ACTIVITY:
Each line below has to be set down again exactly.
··· SOURCE DATA ···
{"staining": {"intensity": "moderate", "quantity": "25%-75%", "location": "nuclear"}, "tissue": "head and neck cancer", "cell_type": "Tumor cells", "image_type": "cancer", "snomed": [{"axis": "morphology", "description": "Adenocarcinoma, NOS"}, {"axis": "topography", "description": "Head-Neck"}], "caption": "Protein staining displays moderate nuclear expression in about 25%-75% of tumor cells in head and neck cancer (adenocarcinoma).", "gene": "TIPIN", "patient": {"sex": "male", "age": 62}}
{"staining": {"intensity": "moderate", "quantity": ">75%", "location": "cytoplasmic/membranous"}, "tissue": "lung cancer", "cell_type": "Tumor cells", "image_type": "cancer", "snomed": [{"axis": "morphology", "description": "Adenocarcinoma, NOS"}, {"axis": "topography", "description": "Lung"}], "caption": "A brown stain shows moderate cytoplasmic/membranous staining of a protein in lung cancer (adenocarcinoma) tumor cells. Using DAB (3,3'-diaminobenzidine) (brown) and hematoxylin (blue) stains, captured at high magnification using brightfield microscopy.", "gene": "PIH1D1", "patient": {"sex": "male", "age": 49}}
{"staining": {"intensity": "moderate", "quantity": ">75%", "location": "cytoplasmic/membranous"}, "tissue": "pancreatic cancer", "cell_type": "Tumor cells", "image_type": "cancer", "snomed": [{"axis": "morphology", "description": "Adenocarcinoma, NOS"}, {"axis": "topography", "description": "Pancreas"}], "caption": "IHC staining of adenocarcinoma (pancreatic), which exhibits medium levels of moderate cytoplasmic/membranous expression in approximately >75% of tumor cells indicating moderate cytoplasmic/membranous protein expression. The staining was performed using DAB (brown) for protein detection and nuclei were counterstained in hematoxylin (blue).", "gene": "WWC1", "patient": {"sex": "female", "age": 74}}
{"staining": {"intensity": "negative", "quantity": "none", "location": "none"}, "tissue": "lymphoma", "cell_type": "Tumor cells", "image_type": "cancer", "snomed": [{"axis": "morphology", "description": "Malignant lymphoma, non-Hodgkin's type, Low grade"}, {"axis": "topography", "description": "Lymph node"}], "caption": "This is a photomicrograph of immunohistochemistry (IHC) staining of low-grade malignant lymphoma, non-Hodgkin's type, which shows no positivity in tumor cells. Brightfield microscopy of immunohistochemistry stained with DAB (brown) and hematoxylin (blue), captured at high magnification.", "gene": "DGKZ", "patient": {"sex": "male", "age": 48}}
···
WRITTEN ANSWER:
{"staining": {"intensity": "moderate", "quantity": "25%-75%", "location": "nuclear"}, "tissue": "head and neck cancer", "cell_type": "Tumor cells", "image_type": "cancer", "snomed": [{"axis": "morphology", "description": "Adenocarcinoma, NOS"}, {"axis": "topography", "description": "Head-Neck"}], "caption": "Protein staining displays moderate nuclear expression in about 25%-75% of tumor cells in head and neck cancer (adenocarcinoma).", "gene": "TIPIN", "patient": {"sex": "male", "age": 62}}
{"staining": {"intensity": "moderate", "quantity": ">75%", "location": "cytoplasmic/membranous"}, "tissue": "lung cancer", "cell_type": "Tumor cells", "image_type": "cancer", "snomed": [{"axis": "morphology", "description": "Adenocarcinoma, NOS"}, {"axis": "topography", "description": "Lung"}], "caption": "A brown stain shows moderate cytoplasmic/membranous staining of a protein in lung cancer (adenocarcinoma) tumor cells. Using DAB (3,3'-diaminobenzidine) (brown) and hematoxylin (blue) stains, captured at high magnification using brightfield microscopy.", "gene": "PIH1D1", "patient": {"sex": "male", "age": 49}}
{"staining": {"intensity": "moderate", "quantity": ">75%", "location": "cytoplasmic/membranous"}, "tissue": "pancreatic cancer", "cell_type": "Tumor cells", "image_type": "cancer", "snomed": [{"axis": "morphology", "description": "Adenocarcinoma, NOS"}, {"axis": "topography", "description": "Pancreas"}], "caption": "IHC staining of adenocarcinoma (pancreatic), which exhibits medium levels of moderate cytoplasmic/membranous expression in approximately >75% of tumor cells indicating moderate cytoplasmic/membranous protein expression. The staining was performed using DAB (brown) for protein detection and nuclei were counterstained in hematoxylin (blue).", "gene": "WWC1", "patient": {"sex": "female", "age": 74}}
{"staining": {"intensity": "negative", "quantity": "none", "location": "none"}, "tissue": "lymphoma", "cell_type": "Tumor cells", "image_type": "cancer", "snomed": [{"axis": "morphology", "description": "Malignant lymphoma, non-Hodgkin's type, Low grade"}, {"axis": "topography", "description": "Lymph node"}], "caption": "This is a photomicrograph of immunohistochemistry (IHC) staining of low-grade malignant lymphoma, non-Hodgkin's type, which shows no positivity in tumor cells. Brightfield microscopy of immunohistochemistry stained with DAB (brown) and hematoxylin (blue), captured at high magnification.", "gene": "DGKZ", "patient": {"sex": "male", "age": 48}}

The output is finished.